I loved Everhart’s story at this point, even details about how she shared these new directions with her parents and extended Dutch family. These were painful days for the CRC and anyone whose faith has moved in somewhat different ways than one’s own beloved family will relate to her telling of her family dynamics.
How much of Everhart’s theological views of “divine mysteries” and sense of calling into the ministry came about because of the awful rape and the less than admirable response among many in her conservative Calvinist setting? Can this story that begins with an unspeakable act of violence – as the promo copy for the book says – “end with tremendous healing and profound spiritual insights about faith, forgiveness and the will of God”?
Yes, this is a story of coping with the aftermath of a rape. It is the story of struggling with the perennial questions “where is God when it hurts?” and “why is God silent?” and “why does God allow evil?” and “will I ever be whole again?” It is the story of doing theology, live, in real time, trying to make sense of one’s assumptions about faith, about what the Bible does and doesn’t say, about how to articulate in helpful ways stuff about faith, life, suffering, gender, justice and God’s will. This is a memoir about faith and about life.
And, I might say rather gladly for some of us, it is a snapshot into life in the decades of the 1970s and 80s. She mentions her fashion choices, and little details – bean bag chairs, listening to Gordon Lightfoot, the names of cars she drove, the phone booth wire coiled in steel – made me smile. That she mentions hangout spots in Grand Rapids was fun (we have good friends there, and a daughter who lived in Eastown where some of the book is set.) Her moving around the country – including a beautifully crafted episode of canoeing on Lake Superior where she meets (spoiler alert) her husband – rings true as she navigates her transition after college.
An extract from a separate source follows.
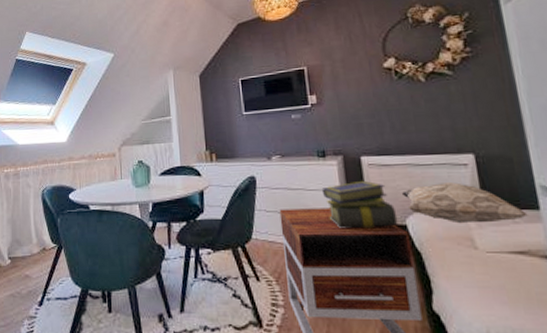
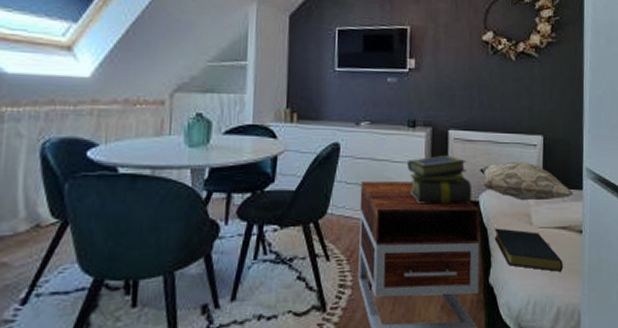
hardback book: none [430,252,529,302] -> present [494,228,563,272]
There is an epilogue to the book, set off in italics, that, even though only a few pages, have haunted me and touched me.
These pages are an open letter written to her daughters, one in college, one in high school. The girls apparently didn’t know that their mother was raped and their own response to this awful discovery was complicated. Her letter to them about being loved, about God’s grace, about possible hurt and trauma in life, was beautiful and poignant and powerful, the words incredibly moving. God will, she testifies, bring something new and beautiful out of the pain. You are loved no matter what. They are words I wish every parent could say to every child.